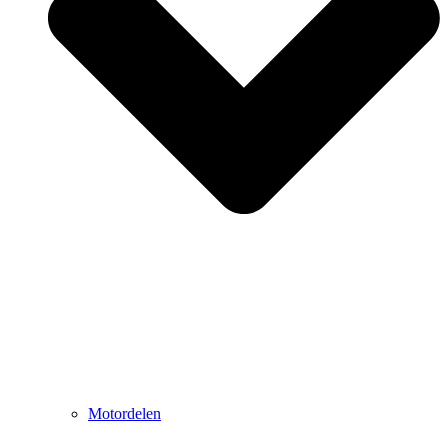
Motordelen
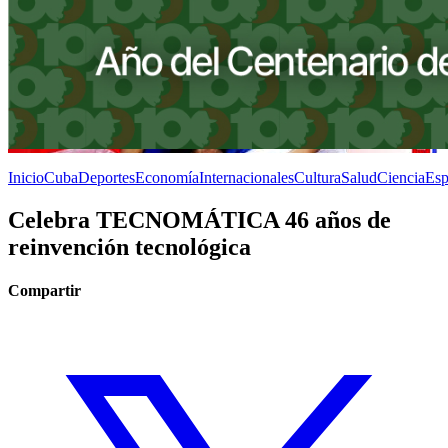
Inicio
Cuba
Deportes
Economía
Internacionales
Cultura
Salud
Ciencia
Esp
Celebra TECNOMÁTICA 46 años de
reinvención tecnológica
Compartir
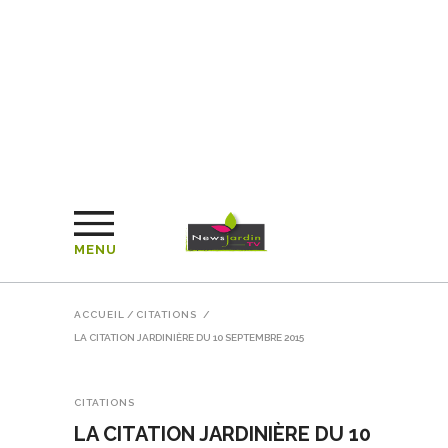
MENU
ACCUEIL
/
CITATIONS
/
LA CITATION JARDINIÈRE DU 10 SEPTEMBRE 2015
CITATIONS
LA CITATION JARDINIÈRE DU 10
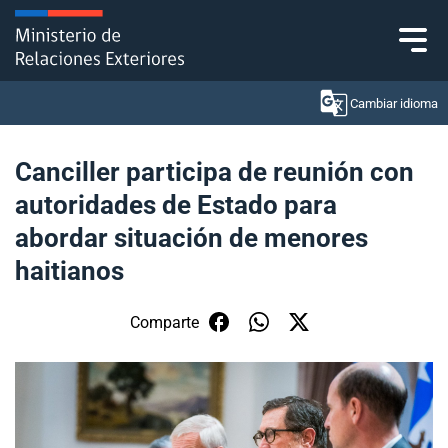
Click acá para ir directamente al contenido
Cambiar idioma
Canciller participa de reunión con
autoridades de Estado para
Ministerio
abordar situación de menores
Política Exterior
haitianos
Embajadas y consulados
Comparte
Servicios ciudadanos
Subsecretaría de Relaciones Económicas
Internacionales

▸ Task item
Without any pictures, output exactly the lines from the start of the material through the line that contains "Servicios ciudadanos", and only those.

▸ Output for this exercise
Motordelen
Inicio
Cuba
Deportes
Economía
Internacionales
Cultura
Salud
Ciencia
Esp
Celebra TECNOMÁTICA 46 años de
reinvención tecnológica
Compartir
MENU
ACCUEIL
/
CITATIONS
/
LA CITATION JARDINIÈRE DU 10 SEPTEMBRE 2015
CITATIONS
LA CITATION JARDINIÈRE DU 10
Click acá para ir directamente al contenido
Cambiar idioma
Canciller participa de reunión con
autoridades de Estado para
Ministerio
abordar situación de menores
Política Exterior
haitianos
Embajadas y consulados
Comparte
Servicios ciudadanos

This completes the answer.